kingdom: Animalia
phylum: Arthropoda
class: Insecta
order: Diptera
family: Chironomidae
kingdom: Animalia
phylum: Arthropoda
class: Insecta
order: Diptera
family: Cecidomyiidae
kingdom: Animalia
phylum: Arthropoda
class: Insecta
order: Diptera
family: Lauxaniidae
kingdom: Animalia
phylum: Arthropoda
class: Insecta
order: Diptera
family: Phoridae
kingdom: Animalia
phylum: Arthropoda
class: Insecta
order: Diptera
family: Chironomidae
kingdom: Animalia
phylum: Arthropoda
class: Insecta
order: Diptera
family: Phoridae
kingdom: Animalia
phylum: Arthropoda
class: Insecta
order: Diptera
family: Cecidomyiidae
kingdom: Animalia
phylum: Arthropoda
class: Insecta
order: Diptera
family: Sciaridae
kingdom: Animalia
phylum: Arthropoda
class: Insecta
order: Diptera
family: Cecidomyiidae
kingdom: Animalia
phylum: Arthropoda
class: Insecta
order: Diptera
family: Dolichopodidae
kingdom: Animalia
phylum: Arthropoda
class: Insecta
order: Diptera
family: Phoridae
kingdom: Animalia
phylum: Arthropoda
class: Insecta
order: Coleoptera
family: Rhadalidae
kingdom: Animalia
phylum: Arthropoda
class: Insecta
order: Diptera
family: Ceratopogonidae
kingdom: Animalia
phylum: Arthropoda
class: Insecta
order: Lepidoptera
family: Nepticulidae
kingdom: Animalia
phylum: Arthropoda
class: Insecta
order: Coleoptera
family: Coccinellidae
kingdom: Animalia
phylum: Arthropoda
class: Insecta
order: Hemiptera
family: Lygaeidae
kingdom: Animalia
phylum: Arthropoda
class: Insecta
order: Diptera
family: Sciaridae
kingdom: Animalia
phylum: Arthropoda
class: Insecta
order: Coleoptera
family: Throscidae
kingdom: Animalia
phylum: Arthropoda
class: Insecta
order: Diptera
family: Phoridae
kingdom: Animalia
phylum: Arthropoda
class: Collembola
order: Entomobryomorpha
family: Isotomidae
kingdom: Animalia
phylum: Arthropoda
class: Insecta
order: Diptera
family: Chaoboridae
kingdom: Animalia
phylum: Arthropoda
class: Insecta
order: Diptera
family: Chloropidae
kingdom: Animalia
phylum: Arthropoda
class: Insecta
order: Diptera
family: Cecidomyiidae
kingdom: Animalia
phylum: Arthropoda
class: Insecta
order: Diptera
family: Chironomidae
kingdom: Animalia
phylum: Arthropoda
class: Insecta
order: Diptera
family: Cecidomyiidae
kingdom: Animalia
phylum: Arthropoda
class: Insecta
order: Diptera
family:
───
▶ EXERCISE OBJECTIVE
Convert the lines above into a JSON array of strings, one string per line, and omit any blank lines.

▶ SOLUTION TO THIS PROBLEM
[
  "kingdom: Animalia",
  "phylum: Arthropoda",
  "class: Insecta",
  "order: Diptera",
  "family: Chironomidae",
  "kingdom: Animalia",
  "phylum: Arthropoda",
  "class: Insecta",
  "order: Diptera",
  "family: Cecidomyiidae",
  "kingdom: Animalia",
  "phylum: Arthropoda",
  "class: Insecta",
  "order: Diptera",
  "family: Lauxaniidae",
  "kingdom: Animalia",
  "phylum: Arthropoda",
  "class: Insecta",
  "order: Diptera",
  "family: Phoridae",
  "kingdom: Animalia",
  "phylum: Arthropoda",
  "class: Insecta",
  "order: Diptera",
  "family: Chironomidae",
  "kingdom: Animalia",
  "phylum: Arthropoda",
  "class: Insecta",
  "order: Diptera",
  "family: Phoridae",
  "kingdom: Animalia",
  "phylum: Arthropoda",
  "class: Insecta",
  "order: Diptera",
  "family: Cecidomyiidae",
  "kingdom: Animalia",
  "phylum: Arthropoda",
  "class: Insecta",
  "order: Diptera",
  "family: Sciaridae",
  "kingdom: Animalia",
  "phylum: Arthropoda",
  "class: Insecta",
  "order: Diptera",
  "family: Cecidomyiidae",
  "kingdom: Animalia",
  "phylum: Arthropoda",
  "class: Insecta",
  "order: Diptera",
  "family: Dolichopodidae",
  "kingdom: Animalia",
  "phylum: Arthropoda",
  "class: Insecta",
  "order: Diptera",
  "family: Phoridae",
  "kingdom: Animalia",
  "phylum: Arthropoda",
  "class: Insecta",
  "order: Coleoptera",
  "family: Rhadalidae",
  "kingdom: Animalia",
  "phylum: Arthropoda",
  "class: Insecta",
  "order: Diptera",
  "family: Ceratopogonidae",
  "kingdom: Animalia",
  "phylum: Arthropoda",
  "class: Insecta",
  "order: Lepidoptera",
  "family: Nepticulidae",
  "kingdom: Animalia",
  "phylum: Arthropoda",
  "class: Insecta",
  "order: Coleoptera",
  "family: Coccinellidae",
  "kingdom: Animalia",
  "phylum: Arthropoda",
  "class: Insecta",
  "order: Hemiptera",
  "family: Lygaeidae",
  "kingdom: Animalia",
  "phylum: Arthropoda",
  "class: Insecta",
  "order: Diptera",
  "family: Sciaridae",
  "kingdom: Animalia",
  "phylum: Arthropoda",
  "class: Insecta",
  "order: Coleoptera",
  "family: Throscidae",
  "kingdom: Animalia",
  "phylum: Arthropoda",
  "class: Insecta",
  "order: Diptera",
  "family: Phoridae",
  "kingdom: Animalia",
  "phylum: Arthropoda",
  "class: Collembola",
  "order: Entomobryomorpha",
  "family: Isotomidae",
  "kingdom: Animalia",
  "phylum: Arthropoda",
  "class: Insecta",
  "order: Diptera",
  "family: Chaoboridae",
  "kingdom: Animalia",
  "phylum: Arthropoda",
  "class: Insecta",
  "order: Diptera",
  "family: Chloropidae",
  "kingdom: Animalia",
  "phylum: Arthropoda",
  "class: Insecta",
  "order: Diptera",
  "family: Cecidomyiidae",
  "kingdom: Animalia",
  "phylum: Arthropoda",
  "class: Insecta",
  "order: Diptera",
  "family: Chironomidae",
  "kingdom: Animalia",
  "phylum: Arthropoda",
  "class: Insecta",
  "order: Diptera",
  "family: Cecidomyiidae",
  "kingdom: Animalia",
  "phylum: Arthropoda",
  "class: Insecta",
  "order: Diptera",
  "family:"
]